The Inner Structure of the UX Honeycomb

Since the term “User Experience” was coined in the 90s, its interpretation has gone through a series of iteration. One of the excellent examples of explaining User Experience was Peter Morville’s UX Honeycomb, which describes the 7 parallel pieces of User Experience.

As inclusive as the UX Honeycomb, the 7 pieces are not separated from each other. This short article examines the inner structure of the UX Honeycomb, aiming to give a better picture of the links between the pieces.

Take a closer look at the 7 pieces of the honeycomb. It connects the rational brain to the emotional brain via three bridges.

The site must be credible, which helps the user feel the product is desirable.

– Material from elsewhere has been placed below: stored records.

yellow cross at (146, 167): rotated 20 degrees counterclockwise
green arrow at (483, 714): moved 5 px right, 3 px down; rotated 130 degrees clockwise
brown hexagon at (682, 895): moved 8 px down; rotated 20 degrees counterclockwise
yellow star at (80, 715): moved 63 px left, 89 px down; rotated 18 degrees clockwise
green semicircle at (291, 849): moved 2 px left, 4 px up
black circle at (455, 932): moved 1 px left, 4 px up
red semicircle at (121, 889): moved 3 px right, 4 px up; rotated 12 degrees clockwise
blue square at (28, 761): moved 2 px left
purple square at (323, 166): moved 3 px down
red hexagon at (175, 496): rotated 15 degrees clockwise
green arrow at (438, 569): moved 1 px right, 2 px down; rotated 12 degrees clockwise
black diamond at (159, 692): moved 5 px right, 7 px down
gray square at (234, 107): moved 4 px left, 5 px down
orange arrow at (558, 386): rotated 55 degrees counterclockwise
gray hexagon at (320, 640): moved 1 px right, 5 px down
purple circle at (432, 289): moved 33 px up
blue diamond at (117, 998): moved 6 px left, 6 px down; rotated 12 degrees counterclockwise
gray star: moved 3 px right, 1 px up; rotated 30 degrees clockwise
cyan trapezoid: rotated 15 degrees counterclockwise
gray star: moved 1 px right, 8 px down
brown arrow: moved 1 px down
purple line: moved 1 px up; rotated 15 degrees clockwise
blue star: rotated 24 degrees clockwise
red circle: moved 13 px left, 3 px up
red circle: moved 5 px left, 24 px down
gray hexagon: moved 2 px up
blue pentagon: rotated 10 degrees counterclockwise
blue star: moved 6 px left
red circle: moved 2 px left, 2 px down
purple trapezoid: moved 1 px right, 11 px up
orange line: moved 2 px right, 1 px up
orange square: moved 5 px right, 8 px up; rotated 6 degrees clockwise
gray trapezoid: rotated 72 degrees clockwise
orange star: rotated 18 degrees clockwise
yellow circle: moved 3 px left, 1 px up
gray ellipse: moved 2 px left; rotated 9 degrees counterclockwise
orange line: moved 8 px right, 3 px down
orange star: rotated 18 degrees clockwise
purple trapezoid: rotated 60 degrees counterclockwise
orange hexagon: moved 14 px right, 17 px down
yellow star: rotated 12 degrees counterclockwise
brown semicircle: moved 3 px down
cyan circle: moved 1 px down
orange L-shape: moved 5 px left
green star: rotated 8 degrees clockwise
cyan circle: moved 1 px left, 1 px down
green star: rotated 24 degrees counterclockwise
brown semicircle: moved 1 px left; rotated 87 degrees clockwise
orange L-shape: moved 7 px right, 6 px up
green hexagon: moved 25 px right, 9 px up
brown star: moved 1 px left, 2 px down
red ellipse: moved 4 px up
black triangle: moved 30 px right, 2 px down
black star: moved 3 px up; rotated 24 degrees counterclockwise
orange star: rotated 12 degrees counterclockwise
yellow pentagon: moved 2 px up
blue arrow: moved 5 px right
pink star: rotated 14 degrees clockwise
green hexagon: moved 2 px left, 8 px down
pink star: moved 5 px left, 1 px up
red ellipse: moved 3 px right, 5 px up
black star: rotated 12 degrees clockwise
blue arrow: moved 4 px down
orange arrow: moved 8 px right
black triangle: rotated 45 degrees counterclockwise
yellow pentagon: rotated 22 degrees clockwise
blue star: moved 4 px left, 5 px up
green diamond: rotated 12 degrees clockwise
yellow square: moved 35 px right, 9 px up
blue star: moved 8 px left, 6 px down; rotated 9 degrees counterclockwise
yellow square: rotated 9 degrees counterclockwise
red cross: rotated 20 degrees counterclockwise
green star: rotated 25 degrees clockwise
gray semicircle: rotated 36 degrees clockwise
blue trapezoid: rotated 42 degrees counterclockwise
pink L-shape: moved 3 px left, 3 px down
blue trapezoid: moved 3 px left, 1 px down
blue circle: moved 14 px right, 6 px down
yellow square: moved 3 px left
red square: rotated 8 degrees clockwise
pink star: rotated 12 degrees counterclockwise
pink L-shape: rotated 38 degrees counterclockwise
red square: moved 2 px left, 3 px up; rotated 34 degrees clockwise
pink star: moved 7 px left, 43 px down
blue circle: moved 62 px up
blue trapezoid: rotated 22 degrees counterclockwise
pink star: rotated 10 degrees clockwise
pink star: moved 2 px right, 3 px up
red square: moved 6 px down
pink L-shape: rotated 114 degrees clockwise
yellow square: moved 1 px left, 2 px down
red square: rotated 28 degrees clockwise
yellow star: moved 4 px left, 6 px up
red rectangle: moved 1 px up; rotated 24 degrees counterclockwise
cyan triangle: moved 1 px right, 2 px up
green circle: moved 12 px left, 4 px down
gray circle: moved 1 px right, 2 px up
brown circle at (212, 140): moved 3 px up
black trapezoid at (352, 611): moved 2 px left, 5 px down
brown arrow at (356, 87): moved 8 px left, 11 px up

The site should also be accessible, which reduces the perceived distance between the user and the product, hence it feels accessible.

The design should also be useable. Only when it’s useable and can show a path from the problem to the solution, will the user feel the product is useful.

The emotional brain senses the product is desirable, finable and useful; that leads to the final emotion of finding the product valuable. Each of the seven pieces of the UX Honeycomb is well-aligned into an organic system that brings the design to life.

Next time when you’re using the UX Honeycomb as the criteria for your design, experience both rational effect and the emotional effect. When the product is perceived as high value on both channels by the user, that is when the product becomes truly valuable.